1. Nonfatal sport-related craniofacial fractures: characteristics, mechanisms, and demographic data in the pediatric population.MacIsaac ZM, Berhane H, Cray J Jr, Zuckerbraun NS, Losee JE, Grunwaldt LJ. Plast Reconstr Surg. 2013 Jun;131(6):1339-47
2. Does isolated traumatic subarachnoid hemorrhage affect outcome in patients with mild traumatic brain injury? Deepika A, Munivenkatappa A, Devi BI, Shukla D. J Head Trauma Rehabil. 2013 Nov-Dec;28(6):442-5
3. Intracranial hemorrhage. Naidech AM. Am J Respir Crit Care Med. 2011 Nov 1;184(9):998-1006
4. Head injuries in Sport. Robert Cantu. BJSM, 1996 (30); 289-296.
5. Diffusion-weight magnetic resonance imaging improves prediction in adult traumatic brain injury. Hou DJ et al. J Neurotrauma 2007; 24(10); 1558-69.
6. Medical retirement from Sport after Concussions: A practical guide for a difficult decision. Cecilia Davis-Hayes et al. Neurology: Clinical Practice. Feb 2018; 8(1)40-47.

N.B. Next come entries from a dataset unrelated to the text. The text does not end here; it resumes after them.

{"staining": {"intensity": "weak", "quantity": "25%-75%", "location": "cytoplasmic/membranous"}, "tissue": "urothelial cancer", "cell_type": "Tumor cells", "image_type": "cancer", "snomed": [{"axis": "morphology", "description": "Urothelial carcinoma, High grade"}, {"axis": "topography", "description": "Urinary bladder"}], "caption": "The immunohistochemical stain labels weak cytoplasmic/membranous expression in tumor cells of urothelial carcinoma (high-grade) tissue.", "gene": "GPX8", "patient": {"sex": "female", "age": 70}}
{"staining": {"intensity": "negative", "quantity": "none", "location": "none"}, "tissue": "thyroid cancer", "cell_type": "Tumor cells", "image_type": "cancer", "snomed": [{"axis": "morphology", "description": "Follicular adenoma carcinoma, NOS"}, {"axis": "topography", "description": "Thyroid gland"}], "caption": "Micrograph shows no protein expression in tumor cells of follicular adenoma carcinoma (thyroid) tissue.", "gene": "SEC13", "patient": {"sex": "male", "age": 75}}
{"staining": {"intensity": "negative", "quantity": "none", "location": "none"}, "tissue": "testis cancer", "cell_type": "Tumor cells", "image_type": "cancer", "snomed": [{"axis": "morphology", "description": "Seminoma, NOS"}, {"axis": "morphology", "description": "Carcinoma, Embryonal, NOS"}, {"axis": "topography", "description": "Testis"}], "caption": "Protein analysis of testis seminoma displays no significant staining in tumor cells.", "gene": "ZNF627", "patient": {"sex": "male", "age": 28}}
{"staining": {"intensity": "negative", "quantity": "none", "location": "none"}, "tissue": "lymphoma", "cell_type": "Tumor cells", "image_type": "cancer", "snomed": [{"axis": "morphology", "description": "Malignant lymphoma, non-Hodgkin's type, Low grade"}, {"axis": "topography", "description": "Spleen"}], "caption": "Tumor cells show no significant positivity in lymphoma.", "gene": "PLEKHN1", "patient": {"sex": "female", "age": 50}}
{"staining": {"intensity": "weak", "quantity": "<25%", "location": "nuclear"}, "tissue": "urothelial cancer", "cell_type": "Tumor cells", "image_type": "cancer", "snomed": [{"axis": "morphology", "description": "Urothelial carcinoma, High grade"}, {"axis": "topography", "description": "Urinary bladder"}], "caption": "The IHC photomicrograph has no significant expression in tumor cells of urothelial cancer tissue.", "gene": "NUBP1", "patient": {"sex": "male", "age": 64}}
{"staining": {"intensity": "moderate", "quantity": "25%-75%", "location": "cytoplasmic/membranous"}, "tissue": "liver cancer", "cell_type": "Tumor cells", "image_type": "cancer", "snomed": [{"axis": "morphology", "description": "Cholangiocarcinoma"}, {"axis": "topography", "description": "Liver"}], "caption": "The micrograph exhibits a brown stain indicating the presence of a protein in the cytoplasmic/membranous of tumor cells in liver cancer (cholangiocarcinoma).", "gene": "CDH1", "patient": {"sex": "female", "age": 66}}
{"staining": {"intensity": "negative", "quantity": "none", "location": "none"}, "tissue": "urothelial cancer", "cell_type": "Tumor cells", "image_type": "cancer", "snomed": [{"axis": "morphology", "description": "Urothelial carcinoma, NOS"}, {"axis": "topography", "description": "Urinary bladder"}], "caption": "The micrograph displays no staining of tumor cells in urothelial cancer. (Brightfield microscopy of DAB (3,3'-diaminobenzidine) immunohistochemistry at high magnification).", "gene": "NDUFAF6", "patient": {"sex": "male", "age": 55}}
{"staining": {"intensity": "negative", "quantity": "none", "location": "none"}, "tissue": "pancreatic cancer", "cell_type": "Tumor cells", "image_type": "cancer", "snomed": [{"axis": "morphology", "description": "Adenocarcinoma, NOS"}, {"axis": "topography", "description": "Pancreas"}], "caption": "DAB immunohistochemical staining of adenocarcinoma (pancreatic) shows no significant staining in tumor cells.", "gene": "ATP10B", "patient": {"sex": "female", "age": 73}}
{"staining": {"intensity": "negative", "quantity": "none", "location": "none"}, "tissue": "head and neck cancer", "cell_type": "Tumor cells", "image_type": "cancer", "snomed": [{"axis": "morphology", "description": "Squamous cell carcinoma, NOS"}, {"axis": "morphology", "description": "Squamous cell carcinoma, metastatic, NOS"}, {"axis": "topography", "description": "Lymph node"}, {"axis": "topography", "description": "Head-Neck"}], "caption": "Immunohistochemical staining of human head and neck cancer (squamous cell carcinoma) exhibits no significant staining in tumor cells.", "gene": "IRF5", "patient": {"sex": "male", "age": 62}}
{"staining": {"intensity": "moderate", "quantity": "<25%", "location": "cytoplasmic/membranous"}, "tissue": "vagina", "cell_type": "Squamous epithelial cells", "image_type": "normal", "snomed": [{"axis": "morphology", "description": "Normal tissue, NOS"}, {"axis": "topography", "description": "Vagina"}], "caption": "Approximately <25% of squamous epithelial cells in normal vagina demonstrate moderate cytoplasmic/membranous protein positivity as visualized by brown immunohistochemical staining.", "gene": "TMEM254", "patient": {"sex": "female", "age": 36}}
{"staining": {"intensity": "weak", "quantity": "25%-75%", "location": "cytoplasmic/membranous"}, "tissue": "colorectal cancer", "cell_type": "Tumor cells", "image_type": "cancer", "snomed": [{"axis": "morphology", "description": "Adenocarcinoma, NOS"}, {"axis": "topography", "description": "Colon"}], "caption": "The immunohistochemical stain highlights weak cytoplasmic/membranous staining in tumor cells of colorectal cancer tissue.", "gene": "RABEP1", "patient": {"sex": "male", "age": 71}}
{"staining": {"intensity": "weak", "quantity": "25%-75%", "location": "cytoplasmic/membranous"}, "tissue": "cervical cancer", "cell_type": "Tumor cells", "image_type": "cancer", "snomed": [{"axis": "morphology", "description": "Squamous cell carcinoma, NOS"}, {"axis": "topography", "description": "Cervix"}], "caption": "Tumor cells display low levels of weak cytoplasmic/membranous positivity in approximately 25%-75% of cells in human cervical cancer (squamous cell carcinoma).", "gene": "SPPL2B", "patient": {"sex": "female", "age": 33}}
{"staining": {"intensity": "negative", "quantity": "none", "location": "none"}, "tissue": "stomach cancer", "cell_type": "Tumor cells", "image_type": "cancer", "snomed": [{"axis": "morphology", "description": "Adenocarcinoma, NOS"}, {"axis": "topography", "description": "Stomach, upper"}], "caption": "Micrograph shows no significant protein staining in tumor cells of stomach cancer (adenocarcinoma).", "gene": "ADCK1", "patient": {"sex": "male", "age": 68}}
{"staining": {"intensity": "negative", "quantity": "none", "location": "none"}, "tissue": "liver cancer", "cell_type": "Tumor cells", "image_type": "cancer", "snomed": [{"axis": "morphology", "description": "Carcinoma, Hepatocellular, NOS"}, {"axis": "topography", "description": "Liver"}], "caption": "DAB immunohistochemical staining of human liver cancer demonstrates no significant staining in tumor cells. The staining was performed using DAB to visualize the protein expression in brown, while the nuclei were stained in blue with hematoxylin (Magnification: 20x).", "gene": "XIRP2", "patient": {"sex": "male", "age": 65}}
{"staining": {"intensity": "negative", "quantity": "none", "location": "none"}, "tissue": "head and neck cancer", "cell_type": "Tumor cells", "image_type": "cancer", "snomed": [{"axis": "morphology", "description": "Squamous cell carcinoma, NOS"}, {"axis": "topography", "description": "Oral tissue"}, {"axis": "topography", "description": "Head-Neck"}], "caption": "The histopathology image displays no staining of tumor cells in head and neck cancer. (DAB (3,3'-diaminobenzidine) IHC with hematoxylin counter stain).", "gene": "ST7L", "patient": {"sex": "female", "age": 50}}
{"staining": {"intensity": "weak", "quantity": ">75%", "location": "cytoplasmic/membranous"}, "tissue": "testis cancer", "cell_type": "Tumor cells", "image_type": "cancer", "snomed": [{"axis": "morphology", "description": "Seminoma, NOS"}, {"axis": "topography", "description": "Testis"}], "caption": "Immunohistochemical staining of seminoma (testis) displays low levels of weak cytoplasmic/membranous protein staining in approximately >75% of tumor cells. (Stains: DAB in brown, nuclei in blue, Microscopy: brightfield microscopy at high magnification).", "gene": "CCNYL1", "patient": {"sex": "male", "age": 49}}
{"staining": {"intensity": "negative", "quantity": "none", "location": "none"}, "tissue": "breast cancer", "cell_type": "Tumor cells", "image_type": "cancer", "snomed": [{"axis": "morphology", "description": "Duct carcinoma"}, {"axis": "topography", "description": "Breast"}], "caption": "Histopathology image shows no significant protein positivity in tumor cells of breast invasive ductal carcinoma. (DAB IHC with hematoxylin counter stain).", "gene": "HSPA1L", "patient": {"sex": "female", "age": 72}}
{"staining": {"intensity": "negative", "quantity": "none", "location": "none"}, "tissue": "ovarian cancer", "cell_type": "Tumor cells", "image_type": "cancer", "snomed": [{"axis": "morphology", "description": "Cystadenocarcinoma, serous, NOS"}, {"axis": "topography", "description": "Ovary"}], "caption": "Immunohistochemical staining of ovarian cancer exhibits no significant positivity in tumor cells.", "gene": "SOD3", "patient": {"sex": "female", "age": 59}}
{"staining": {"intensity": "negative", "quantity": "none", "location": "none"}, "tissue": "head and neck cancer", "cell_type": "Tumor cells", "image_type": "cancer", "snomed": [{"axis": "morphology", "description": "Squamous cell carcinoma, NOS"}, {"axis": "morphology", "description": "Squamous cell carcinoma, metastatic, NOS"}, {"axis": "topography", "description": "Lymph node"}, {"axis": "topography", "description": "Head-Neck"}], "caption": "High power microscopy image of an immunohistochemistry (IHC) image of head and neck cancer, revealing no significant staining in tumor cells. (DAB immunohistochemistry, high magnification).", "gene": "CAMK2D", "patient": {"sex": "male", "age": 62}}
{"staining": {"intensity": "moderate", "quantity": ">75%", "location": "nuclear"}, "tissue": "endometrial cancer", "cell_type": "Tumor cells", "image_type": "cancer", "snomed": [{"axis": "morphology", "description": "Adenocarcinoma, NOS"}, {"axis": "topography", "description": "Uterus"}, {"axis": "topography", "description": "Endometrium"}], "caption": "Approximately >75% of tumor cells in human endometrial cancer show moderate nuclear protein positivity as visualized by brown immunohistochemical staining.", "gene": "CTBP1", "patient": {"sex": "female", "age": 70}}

7. Consensus Statement on Concussion in Sport: the 3rd International Conference on Concussion in Sport held in Zurich (2008), Br J of Sports Med 2009; 43: i76-i84 doi:10.1136/bjsm.2009.058248t
8. MRI Principles of the Head, Skull Base, and Spine: A Clinical Approach. Tamraz JC, Outin C, Secca M, and Soussi B. 2003
9. Andriessen, Teuntje MJC, et al. “Epidemiology, severity classification, and outcome of moderate and severe traumatic brain injury: a prospective multicenter study.” Journal of neurotrauma 28.10 (2011): 2019-2031.
15. Pavlou M, Davies RA, Bronstein AM. The assessment of increased sensitivity to visual stimuli in patients with chronic dizziness. J Vestib Res 2006;16(4–5):223–31.